A cinque giorni dal summit dei Paesi del Sudest asiatico (Asean) che ha cercato di frenare la giunta birmana e di avviare un processo negoziale, le notizie che arrivano dal Paese, se vedono un rallentamento del killeraggio quotidiano dei dimostranti, non sembra mostrare una modifica dei progetti dei golpisti.
Eppure qualcosa si muove. Mentre a Occidente si intensificano le misure contro la giunta, persino Mosca si dice preoccupata, anche perché gli eserciti delle autonomie regionali sembrano aver preso sul serio la richiesta del governo ombra (Nug) di formare una nuova armata federale e gli scontri alla periferia del Paese tra eserciti autonomisti e Tatmadaw (quello dei golpisti) si intensificano.

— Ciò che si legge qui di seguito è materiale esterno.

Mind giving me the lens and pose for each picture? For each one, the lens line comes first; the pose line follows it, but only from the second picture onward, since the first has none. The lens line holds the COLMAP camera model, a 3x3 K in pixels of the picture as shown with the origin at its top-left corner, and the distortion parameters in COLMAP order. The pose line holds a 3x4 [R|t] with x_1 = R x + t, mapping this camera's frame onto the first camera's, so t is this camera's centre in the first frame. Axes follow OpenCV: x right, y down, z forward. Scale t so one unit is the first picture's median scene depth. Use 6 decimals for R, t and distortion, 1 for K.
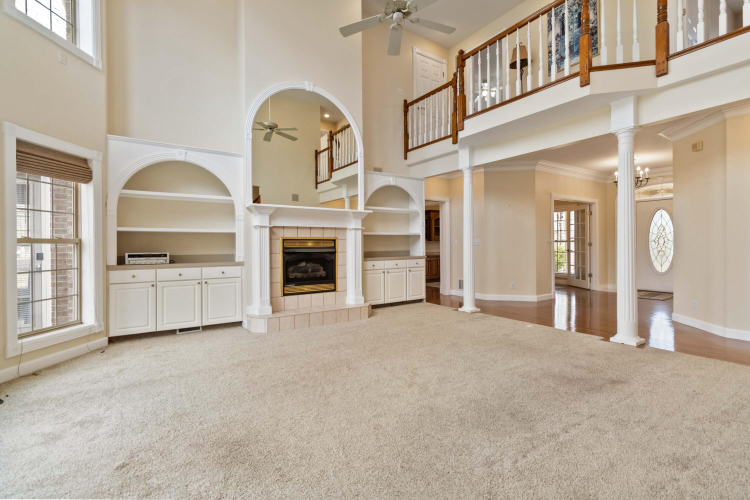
lens RADIAL K [[320.8, 0, 375.0], [0, 320.8, 250.0], [0, 0, 1]] dist [-0.002292, -0.000240]
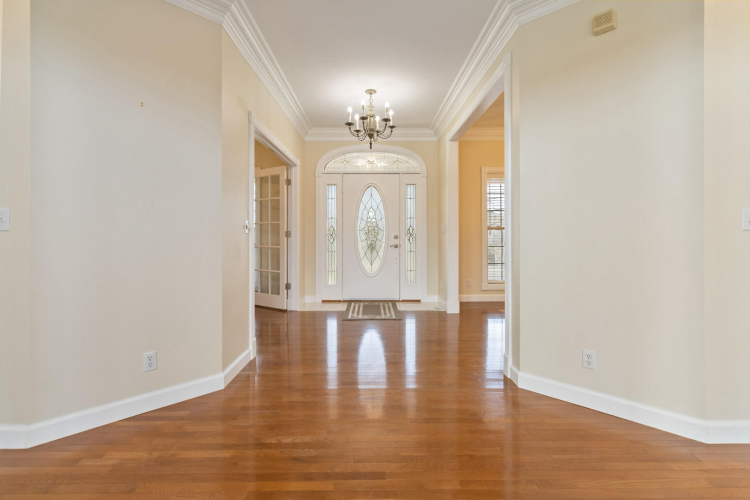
lens RADIAL K [[351.3, 0, 376.5], [0, 351.3, 231.0], [0, 0, 1]] dist [-0.000956, -0.000235]
pose [[0.533164, 0.017388, 0.845834, 0.413520], [0.010978, 0.999562, -0.027469, -0.007305], [-0.845941, 0.023931, 0.532739, 1.021799]]
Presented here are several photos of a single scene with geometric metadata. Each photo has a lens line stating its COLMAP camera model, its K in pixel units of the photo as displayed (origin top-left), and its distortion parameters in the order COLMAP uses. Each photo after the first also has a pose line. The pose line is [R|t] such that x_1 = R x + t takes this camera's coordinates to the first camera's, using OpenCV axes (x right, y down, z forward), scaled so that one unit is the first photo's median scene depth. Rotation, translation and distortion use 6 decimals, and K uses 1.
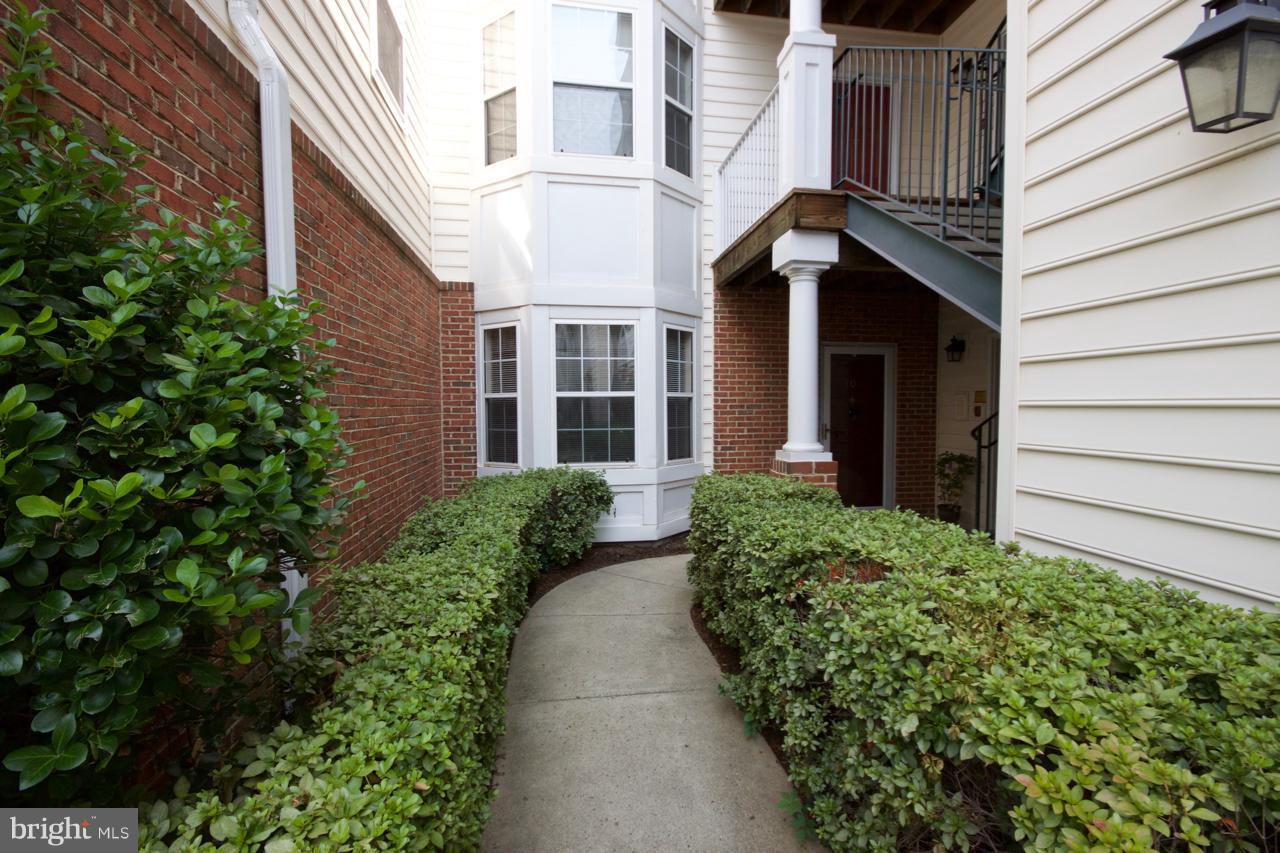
lens RADIAL K [[588.8, 0, 639.1], [0, 588.8, 431.3], [0, 0, 1]] dist [-0.003425, -0.000931]
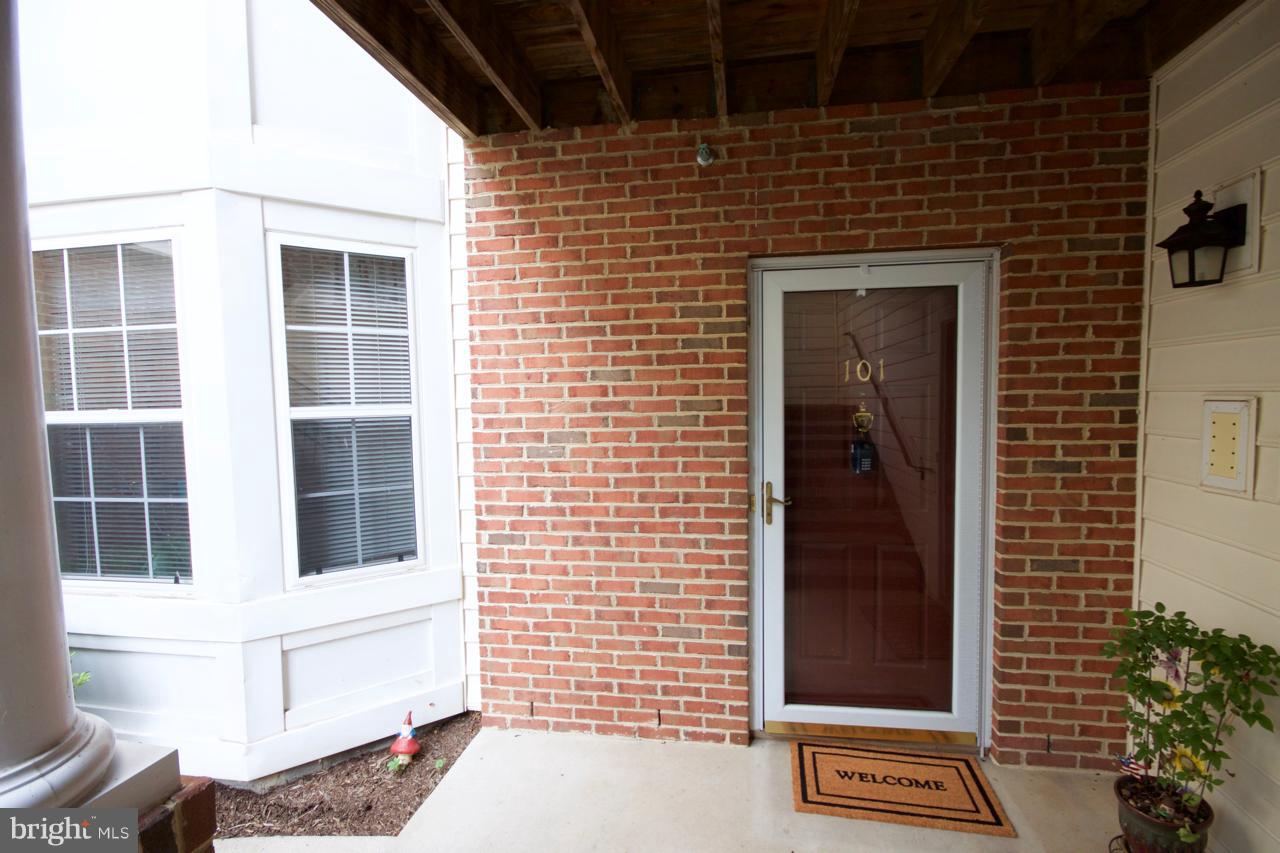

Con 756 morti dal 1 febbraio, la giornata di ieri si è chiusa con un bilancio di «soli» 6 morti dal 24 aprile, data del summit Asean in cui i dieci Paesi aderenti hanno siglato una road map in cinque punti che è stata criticata sia perché non contiene la richiesta di liberazione dei detenuti politici (4mila), sia perché la violenza dovrebbero smettere da «tutte le parti», come se chi protesta avesse esercitato violenza anziché subirla. Ma intanto qualcosa è successo: se anche le manifestazioni hanno rallentato, non si sono mai fermate (e il Nug ha promesso che pagherà gli stipendi dei funzionari pubblici in sciopero) e i militari sembrano quanto meno più prudenti nel calcare la mano pur se, a loro modo di vedere, il summit avrebbe ascoltato le loro ragioni.
Ma al summit Tatmadaw non è stato riconosciuto come governo legittimo e, benché poca cosa nei fatti, il senso diplomatico della scelta non è affatto secondario. Lo si capisce anche dalla prima cauta reazione di Mosca, finora il sodale più stretto della giunta.
Il portavoce del Cremlino Dmitry Peskov, secondo l’agenzia turca Anadolu, ha detto che Mosca è «molto preoccupata e guarda con grande attenzione quello che sta accadendo» e che condanna «fermamente le azioni che portano alla perdita di vite umane tra la popolazione civile». Frasi forse di rito ma anche il segnale di un’incrinatura nell’asse di sostegno alla giunta che gode di appoggi sempre più risicati. Lunedì anche l’ex presidente Obama ha espresso solidarietà ai manifestanti mettendo in guardia sul rischio di un nuovo «Stato fallito» e un gruppo bipartisan di senatori statunitensi ha esortato Biden a ulteriori sanzioni alla giunta.
Ma la vera svolta è sul terreno dove Tatmadaw deve affrontare sempre di più le milizie dei diversi eserciti regionali. Martedì scorso ci sono stati pesanti combattimenti attorno a un avamposto di Tatmadaw al confine orientale con la Thailandia, nell’area controllata da militari Karen, mentre continuano gli scontri nel Nord con il Kachin Independence Army.
Attacchi a convogli e avamposti cui Tatmadaw risponde con bombardamenti aerei. Ma la cosa interessante è l’aspetto politico: secondo Myanmar-Now, le dieci organizzazioni armate etniche (Eao) – che avevano sottoscritto prima del golpe un accordo nazionale per il cessate il fuoco (Nca) – stanno avviando un negoziato con i gruppi non firmatari (almeno un’altra decina) per formare una coalizione. Mossa difficile ma che, se dovesse riuscire, creerebbe la possibilità di un nuovo esercito federale, al netto delle divisioni che in questi anni hanno segnato i rapporti tra le diverse autonomie regionali.
Tra il 26 e il 27 aprile un comitato di sette persone ha cominciato a stendere un piano. Il portavoce del comitato, il colonnello Sai Nguen che fa parte del Restoration Council of Shan State, ha spiegato che il negoziato includerebbe il Kachin Independence Army, l’United Wa State Army, lo Shan State Progress Party, il Ta’ang National Liberation Army, il Myanmar National Democratic Alliance Army, l’Arakan Army e il Karenni National Progressive Party, gruppi a lungo corteggiati da Tatmadaw proprio in quanto non firmatari dell’accordo con l’ex governo civile.
Ma per ora la giunta non ce l’ha fatta a tirarli dalla sua parte. I birmani si muovono anche nel Vecchio Continente: il 2 maggio le comunità birmane manifesteranno in 16 città chiedendo che il Nug venga riconosciuto. L’appuntamento in Italia è a Milano, alle 11 in Piazza mercanti, di fianco al Duomo.